Wu was a seven-term Democrat who stepped down last year following a string of bizarre news stories that began with photos of the congressman wearing a tiger costume. He was also involved in a traffic accident. His resignation came after a young woman's accusation that he made an unwanted sexual advance.
“Oregonians have called on Suzanne Bonamici to serve, and it is with great pride that we’ll watch our new congresswoman get to work for the people of this district,” Oregon Democrat spokesperson Meredith Wood said. “ Suzanne’s promise of new leadership resonated with voters who valued her unmatched integrity, passion for the issues and record of fighting for middle-class Oregon families and seniors.”
Cornilles, 47, a sports business consultant, made a second bid for the seat after losing to Wu in 2010. He tried hard to extend to Bonamici, the scandal that brought down Wu. She said the race is about the future, not about Wu.

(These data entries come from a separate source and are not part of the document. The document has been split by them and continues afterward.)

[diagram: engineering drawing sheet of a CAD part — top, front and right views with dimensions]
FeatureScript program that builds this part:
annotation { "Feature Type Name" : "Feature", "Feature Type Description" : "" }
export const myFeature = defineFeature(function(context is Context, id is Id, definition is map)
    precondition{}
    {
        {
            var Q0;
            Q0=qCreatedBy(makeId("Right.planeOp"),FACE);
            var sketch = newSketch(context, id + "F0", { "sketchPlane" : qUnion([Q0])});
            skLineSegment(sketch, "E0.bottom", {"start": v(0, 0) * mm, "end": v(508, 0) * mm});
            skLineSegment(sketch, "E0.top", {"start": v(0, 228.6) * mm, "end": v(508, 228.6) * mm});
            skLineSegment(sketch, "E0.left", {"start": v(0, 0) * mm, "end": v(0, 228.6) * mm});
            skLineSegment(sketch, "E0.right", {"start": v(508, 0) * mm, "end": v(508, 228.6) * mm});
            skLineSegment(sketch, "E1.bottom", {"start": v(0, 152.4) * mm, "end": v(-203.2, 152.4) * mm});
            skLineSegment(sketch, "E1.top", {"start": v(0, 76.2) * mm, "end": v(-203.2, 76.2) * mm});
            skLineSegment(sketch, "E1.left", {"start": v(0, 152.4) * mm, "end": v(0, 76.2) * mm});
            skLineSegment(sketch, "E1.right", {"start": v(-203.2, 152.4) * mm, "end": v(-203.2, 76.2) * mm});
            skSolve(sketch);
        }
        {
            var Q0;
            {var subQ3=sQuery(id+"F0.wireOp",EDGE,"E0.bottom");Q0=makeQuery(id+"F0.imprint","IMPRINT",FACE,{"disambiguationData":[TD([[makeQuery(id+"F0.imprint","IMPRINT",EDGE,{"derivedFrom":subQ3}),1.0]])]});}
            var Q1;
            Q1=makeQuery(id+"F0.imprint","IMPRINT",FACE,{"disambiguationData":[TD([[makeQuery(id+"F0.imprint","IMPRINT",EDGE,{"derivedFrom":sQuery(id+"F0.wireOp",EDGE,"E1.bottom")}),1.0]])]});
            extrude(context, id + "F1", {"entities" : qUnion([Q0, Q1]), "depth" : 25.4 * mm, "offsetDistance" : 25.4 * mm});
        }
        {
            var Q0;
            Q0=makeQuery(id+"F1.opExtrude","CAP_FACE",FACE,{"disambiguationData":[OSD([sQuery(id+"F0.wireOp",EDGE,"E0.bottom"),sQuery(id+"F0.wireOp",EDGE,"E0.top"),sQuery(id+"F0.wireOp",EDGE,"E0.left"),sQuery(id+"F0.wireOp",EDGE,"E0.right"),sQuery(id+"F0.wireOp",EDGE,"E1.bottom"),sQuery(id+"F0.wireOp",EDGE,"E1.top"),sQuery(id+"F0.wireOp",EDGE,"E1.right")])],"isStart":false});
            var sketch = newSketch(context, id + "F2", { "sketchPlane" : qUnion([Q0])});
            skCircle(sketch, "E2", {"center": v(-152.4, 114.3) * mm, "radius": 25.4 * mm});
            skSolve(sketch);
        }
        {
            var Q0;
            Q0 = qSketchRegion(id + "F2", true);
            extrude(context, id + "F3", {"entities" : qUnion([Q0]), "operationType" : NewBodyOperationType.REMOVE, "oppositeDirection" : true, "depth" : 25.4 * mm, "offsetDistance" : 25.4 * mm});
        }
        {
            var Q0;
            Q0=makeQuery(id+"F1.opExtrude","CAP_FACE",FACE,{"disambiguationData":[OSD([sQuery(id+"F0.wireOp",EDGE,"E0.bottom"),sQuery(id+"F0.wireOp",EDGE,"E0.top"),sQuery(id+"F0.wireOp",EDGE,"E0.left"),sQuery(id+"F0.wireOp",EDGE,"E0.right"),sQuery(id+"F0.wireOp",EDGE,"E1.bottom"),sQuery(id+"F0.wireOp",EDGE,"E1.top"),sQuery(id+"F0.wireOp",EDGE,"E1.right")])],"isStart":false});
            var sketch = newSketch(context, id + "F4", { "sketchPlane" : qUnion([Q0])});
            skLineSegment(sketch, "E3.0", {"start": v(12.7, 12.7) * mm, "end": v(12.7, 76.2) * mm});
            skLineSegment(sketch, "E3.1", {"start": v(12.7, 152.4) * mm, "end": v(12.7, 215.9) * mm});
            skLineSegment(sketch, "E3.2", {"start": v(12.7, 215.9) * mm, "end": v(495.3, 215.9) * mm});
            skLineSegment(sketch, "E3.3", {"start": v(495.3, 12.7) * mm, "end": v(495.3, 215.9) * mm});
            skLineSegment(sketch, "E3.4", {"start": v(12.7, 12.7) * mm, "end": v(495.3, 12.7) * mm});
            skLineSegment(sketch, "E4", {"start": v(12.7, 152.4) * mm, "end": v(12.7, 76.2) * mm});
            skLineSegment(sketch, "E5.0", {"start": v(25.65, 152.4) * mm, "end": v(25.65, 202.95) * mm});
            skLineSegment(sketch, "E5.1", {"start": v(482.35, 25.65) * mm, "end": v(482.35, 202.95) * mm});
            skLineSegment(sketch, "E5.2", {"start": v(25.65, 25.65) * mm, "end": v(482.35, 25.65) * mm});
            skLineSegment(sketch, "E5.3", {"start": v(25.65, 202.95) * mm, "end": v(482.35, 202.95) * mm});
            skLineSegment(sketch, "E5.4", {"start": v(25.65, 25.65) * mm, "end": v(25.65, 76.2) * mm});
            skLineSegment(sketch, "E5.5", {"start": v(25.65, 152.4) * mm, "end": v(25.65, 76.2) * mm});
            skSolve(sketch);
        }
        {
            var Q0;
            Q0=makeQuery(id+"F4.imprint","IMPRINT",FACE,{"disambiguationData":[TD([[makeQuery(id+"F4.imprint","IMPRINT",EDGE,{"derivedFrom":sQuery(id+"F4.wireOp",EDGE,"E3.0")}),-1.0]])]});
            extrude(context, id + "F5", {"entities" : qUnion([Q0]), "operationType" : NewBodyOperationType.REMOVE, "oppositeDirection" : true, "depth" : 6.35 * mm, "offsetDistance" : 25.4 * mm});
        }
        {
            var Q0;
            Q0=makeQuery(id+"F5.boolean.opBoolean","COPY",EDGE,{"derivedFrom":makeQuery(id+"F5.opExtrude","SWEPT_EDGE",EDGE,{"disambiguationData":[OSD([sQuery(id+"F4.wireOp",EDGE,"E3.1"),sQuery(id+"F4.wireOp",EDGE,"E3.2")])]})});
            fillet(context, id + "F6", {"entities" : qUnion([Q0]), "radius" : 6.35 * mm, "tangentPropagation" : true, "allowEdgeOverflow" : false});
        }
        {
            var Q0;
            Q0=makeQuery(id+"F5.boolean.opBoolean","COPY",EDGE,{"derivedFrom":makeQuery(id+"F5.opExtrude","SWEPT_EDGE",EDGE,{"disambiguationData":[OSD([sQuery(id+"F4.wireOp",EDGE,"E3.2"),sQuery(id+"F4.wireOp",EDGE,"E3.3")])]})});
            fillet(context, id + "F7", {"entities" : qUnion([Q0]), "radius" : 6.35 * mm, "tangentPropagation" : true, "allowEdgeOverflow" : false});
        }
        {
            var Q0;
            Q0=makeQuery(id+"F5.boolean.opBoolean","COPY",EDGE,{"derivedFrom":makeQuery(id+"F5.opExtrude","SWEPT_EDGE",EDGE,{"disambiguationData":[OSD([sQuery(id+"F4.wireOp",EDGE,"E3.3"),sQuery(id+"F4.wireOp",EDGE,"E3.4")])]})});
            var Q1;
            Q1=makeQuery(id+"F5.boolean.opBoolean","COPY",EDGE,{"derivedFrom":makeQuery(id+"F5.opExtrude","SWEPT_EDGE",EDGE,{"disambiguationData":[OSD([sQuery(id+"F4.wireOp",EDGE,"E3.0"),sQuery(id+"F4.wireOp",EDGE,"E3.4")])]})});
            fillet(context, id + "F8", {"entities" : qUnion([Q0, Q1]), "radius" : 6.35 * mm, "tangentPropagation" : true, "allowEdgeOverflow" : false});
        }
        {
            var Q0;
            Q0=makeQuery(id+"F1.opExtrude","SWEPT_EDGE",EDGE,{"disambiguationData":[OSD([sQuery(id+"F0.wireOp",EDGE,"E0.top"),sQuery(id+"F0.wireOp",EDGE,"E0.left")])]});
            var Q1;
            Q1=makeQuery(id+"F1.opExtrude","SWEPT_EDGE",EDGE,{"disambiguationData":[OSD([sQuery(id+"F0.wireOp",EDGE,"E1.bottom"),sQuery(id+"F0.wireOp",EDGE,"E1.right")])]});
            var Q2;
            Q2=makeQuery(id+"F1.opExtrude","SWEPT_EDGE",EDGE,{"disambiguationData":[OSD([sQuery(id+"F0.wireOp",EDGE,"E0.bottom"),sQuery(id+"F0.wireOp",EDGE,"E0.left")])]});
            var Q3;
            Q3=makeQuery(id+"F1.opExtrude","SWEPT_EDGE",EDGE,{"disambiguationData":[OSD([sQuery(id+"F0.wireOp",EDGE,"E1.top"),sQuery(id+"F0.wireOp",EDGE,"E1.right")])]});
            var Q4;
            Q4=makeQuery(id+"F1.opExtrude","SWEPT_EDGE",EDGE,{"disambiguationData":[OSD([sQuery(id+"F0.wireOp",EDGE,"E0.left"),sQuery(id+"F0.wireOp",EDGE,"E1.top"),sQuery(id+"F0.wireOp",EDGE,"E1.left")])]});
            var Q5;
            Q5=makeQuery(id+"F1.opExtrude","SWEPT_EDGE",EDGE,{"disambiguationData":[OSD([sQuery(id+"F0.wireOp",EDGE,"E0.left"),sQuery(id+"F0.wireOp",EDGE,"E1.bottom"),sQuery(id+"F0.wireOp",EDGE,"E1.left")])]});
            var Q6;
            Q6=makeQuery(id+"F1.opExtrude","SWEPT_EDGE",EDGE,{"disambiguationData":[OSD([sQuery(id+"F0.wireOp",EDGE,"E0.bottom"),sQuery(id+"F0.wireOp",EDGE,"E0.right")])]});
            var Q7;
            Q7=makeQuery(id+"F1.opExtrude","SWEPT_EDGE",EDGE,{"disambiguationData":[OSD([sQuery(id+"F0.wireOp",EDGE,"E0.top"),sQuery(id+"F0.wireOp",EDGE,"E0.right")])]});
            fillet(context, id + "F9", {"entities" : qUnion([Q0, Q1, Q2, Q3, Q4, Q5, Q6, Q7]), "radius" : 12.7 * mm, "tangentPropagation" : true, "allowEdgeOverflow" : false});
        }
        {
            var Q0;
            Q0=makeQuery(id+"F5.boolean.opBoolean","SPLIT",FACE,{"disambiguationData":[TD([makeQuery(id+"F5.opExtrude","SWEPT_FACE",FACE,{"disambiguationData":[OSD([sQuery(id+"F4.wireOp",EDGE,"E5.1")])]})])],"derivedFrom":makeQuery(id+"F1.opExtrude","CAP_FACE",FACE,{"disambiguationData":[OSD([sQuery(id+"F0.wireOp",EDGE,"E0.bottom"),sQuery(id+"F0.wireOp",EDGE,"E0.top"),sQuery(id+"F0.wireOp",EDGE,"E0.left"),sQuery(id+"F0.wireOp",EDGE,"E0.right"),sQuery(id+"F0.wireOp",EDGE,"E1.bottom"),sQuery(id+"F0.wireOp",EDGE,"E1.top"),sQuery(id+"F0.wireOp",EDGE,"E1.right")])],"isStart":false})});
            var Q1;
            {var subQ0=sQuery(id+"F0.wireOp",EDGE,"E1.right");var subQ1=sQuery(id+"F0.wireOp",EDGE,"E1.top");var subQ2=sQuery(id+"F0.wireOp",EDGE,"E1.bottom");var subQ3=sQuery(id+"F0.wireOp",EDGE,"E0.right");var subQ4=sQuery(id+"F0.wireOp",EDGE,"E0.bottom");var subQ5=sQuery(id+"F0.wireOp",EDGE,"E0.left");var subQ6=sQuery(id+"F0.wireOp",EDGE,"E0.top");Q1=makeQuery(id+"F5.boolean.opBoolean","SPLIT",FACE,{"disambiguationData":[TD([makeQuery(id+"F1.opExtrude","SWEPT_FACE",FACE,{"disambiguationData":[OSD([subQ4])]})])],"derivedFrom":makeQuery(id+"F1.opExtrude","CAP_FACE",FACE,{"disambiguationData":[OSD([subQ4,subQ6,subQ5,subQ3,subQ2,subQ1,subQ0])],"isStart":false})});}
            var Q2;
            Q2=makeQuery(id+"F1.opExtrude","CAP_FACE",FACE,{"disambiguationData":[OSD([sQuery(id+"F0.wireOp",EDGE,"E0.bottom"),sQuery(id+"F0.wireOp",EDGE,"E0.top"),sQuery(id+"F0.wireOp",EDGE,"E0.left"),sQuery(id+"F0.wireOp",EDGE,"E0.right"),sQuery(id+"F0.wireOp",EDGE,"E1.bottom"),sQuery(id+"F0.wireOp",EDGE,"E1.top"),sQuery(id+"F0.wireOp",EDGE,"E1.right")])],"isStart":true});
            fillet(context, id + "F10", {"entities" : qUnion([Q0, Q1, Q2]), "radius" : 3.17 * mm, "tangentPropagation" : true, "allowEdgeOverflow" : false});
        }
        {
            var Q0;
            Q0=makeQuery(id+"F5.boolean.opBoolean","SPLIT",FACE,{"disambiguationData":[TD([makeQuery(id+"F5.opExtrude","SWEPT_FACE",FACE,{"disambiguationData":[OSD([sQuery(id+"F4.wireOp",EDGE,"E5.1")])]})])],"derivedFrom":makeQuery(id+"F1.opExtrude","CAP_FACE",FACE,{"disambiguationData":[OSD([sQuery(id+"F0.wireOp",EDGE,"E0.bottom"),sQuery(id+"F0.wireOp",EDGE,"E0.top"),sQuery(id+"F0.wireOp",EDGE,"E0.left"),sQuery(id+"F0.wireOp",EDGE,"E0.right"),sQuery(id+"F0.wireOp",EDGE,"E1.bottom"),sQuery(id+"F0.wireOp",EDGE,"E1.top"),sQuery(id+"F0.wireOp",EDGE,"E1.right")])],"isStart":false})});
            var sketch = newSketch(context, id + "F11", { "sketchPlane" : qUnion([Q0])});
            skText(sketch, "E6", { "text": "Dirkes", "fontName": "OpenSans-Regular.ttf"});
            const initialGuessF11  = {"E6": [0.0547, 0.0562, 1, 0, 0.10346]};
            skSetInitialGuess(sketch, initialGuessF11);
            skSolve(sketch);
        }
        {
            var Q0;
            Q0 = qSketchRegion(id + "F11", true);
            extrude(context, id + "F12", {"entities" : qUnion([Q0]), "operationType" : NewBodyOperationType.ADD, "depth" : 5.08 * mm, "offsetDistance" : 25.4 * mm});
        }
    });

He centered his pitch on his experience running a sports-marketing firm, hoping to swing an upset with a relentless focus on jobs and a run toward the center.
Bonamici, 57, and groups that support her went after Cornilles for missing tax payments for his business and for inconsistent statements about the number of jobs his company had created.
The Democratic Congressional Campaign Committee spent $1.3 million on her campaign. Her speeches mixed traditional Democratic themes of protecting Social Security and Medicare with a pledge to tackle the national debt by getting Washington's priorities in order.
KGW Straight Talk: Candidates Rob Cornilles and Suzanne Bonamici
Democrats have represented the district since 1975, and its voters overwhelmingly supported President Barack Obama.